Chinese Premier Li Qiang laid out in this year’s government work report a series of key tasks for 2024. These include modernizing the industrial system, and more rapid development of new quality productive forces; expanding domestic demand, and promoting sound economic flows; deepened reform and greater internal development momentum, and pursuing higher-standard opening-up, among others, all of which will undoubtedly fuel China’s high-quality development.
Economists have expressed optimism in regard to China’s economic outlook. UBS economist Wang Tao commended the Chinese government for its highlighting of ongoing structural changes and outlining of certain structural policies to facilitate the transition, such as developing new quality productive forces, according to Xinhua. Liu Jing, chief economist for Greater China at HSBC, is confident that China will reach its growth target of around five percent this year. Liu said, in a Xinhua interview, “An array of favorable factors, including a stabilizing property market, recovering consumer sentiments, stronger manufacturing investments driven by massive equipment upgrades, and fiscal and monetary measures, will help promote a steady recovery of the economy.”

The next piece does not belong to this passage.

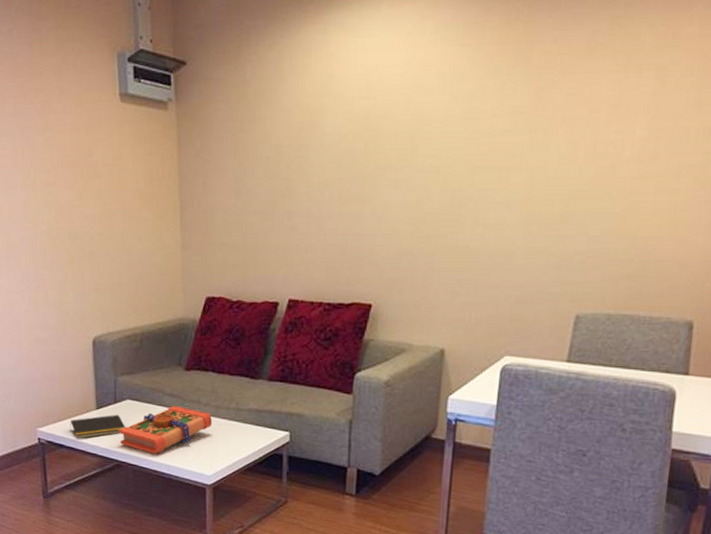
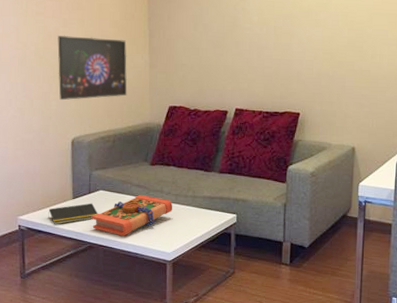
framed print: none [72,210,156,292] -> present [57,35,128,101]

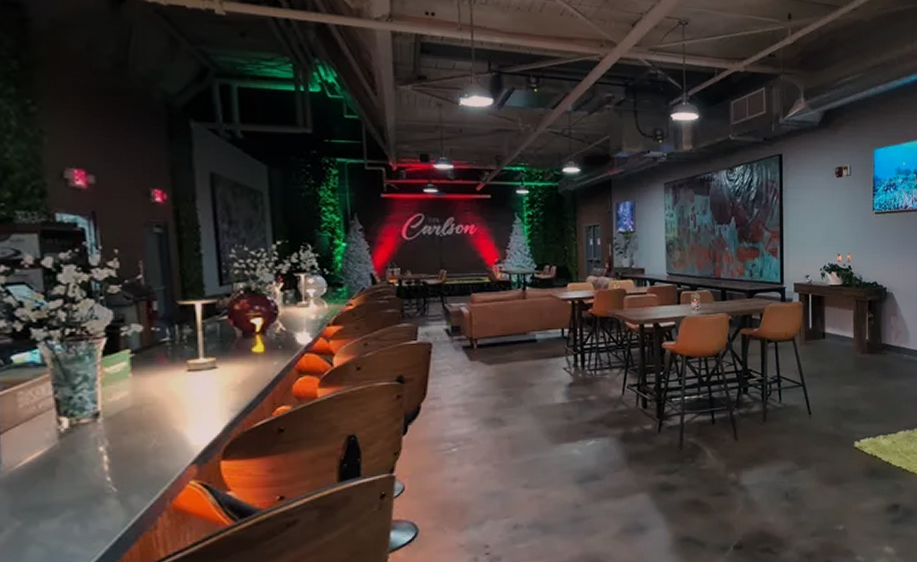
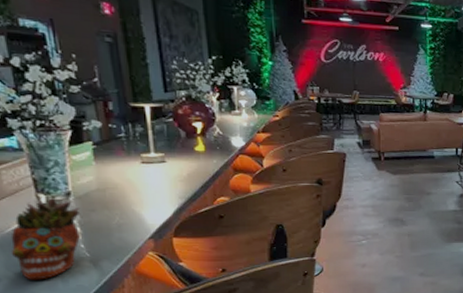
succulent planter: none [21,421,110,528] -> present [11,198,81,280]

Meanwhile, the steady advance of high-standard opening-up has buoyed international investors’ confidence in the Chinese market. In 2023, newly established foreign-invested enterprises in China totaled 53,766 – a year-on-year increase of 39.7 percent. An American Chamber of Commerce report, released in late February, showed that the majority of the 183 companies surveyed were optimistic about the Chinese market’s growth, and that 76 percent of them plan to reinvest in China in 2024. The annual output value of the German-funded enterprise Thermofin, specializing in high-end heat exchangers, since 2018, when it set up its Chinese factory, has almost doubled every year. Integrated technological support, China’s huge market, and a superb production capacity have all contributed to the German firm’s rapid growth. Last year, Thermofin commenced its plan, with an estimated investment of RMB 155 million, to build new factories in China and make the country its Asia-Pacific regional headquarters. It is such buoyant foreign investment that underscores the country’s attraction as a top investment destination.

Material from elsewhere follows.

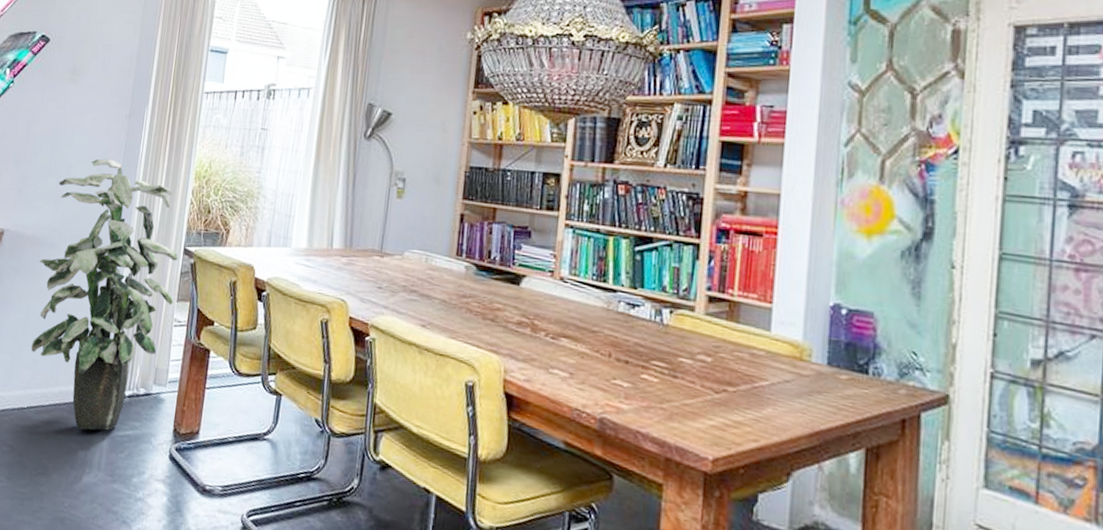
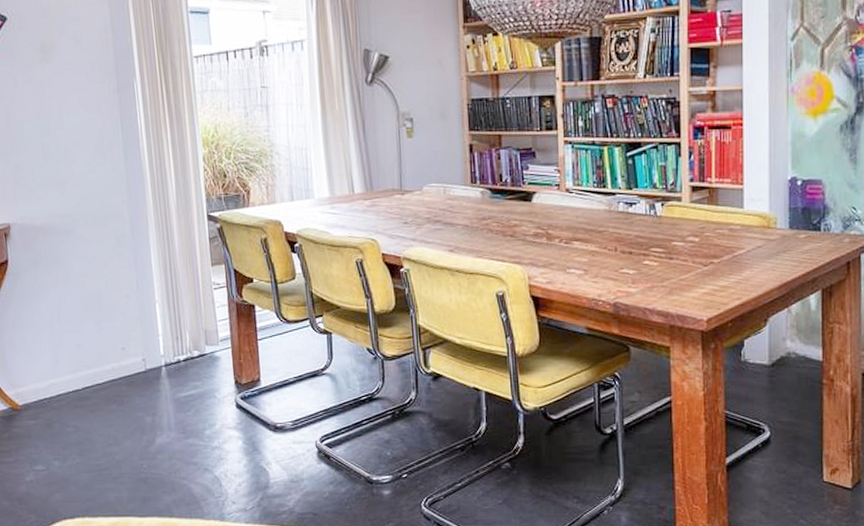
indoor plant: present [31,158,178,431] -> none [57,137,208,399]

China is further expanding its high-standard opening-up with a view to sharing its development dividends with the rest of the world, thus promoting economic globalization. China will, according to the 2024 government work report, heighten its imports of high-quality goods, fully apply the negative list for cross-border trade in services, and abolish all market access restrictions on foreign investment in manufacturing. The country will, moreover, reduce market access restrictions in service sectors such as telecommunications and healthcare, and make it easier for foreign nationals to work, study, and travel in China.

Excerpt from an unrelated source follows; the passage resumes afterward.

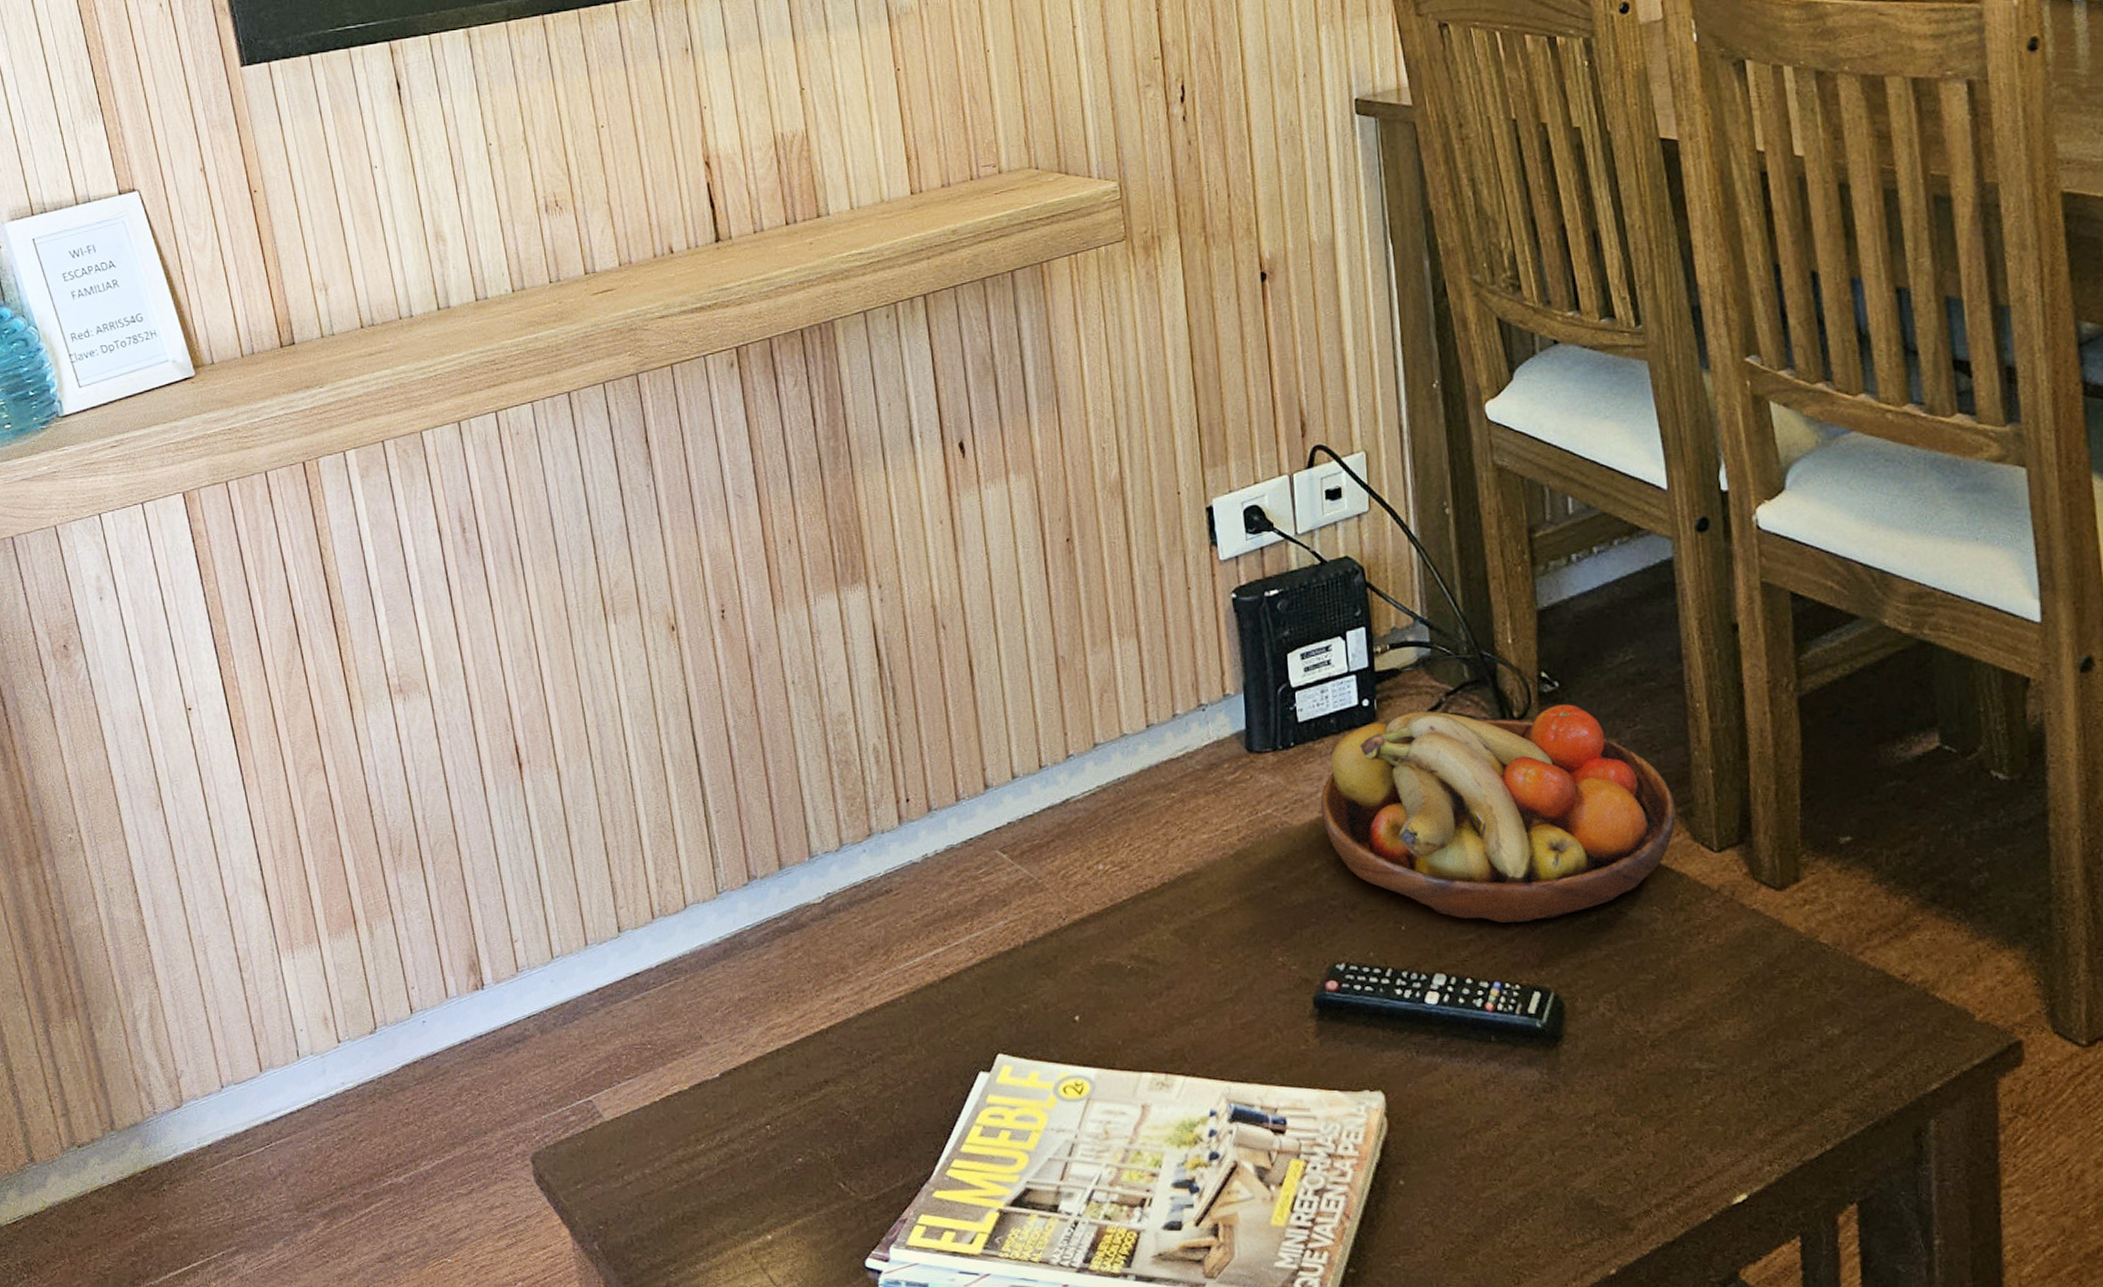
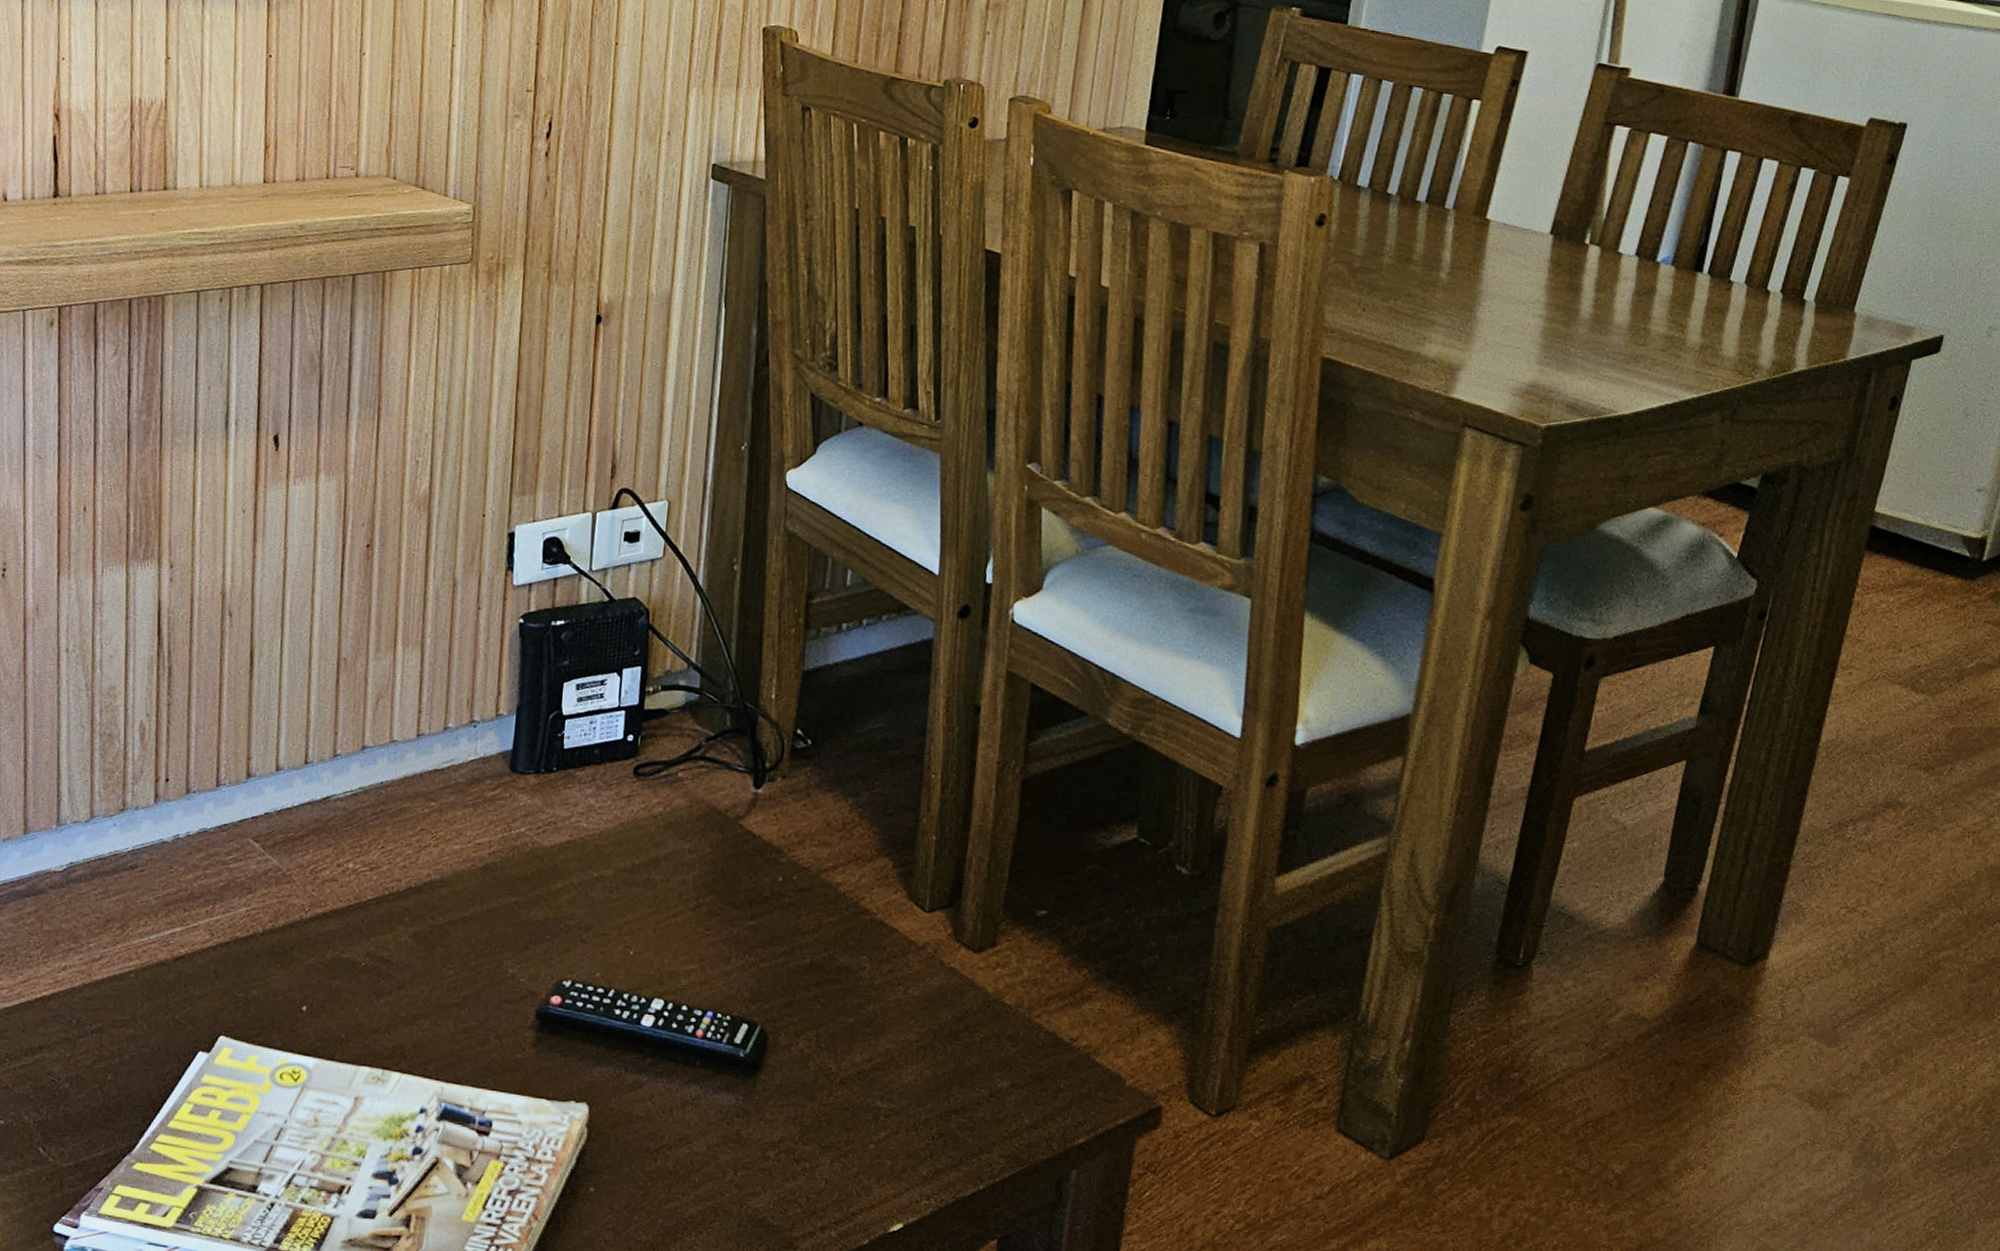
fruit bowl: present [1320,704,1676,923] -> none [571,752,898,959]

As scientific and technological innovation becomes the major force empowering the country’s development, new productive forces come to the fore of its policymaking. In the first two months of 2024, China’s hi-tech manufacturing industrial output posted a year-on-year growth of 7.5 percent, and its output of service robots rose by 22.2 percent year-on-year. This period also saw 9.4 percent year-on-year increase in hi-tech industry investment. Tasks related to developing new quality productive forces also include improvement and upgrading of industrial and supply chains, and the cultivation of emerging and future-oriented industries, according to the government work report.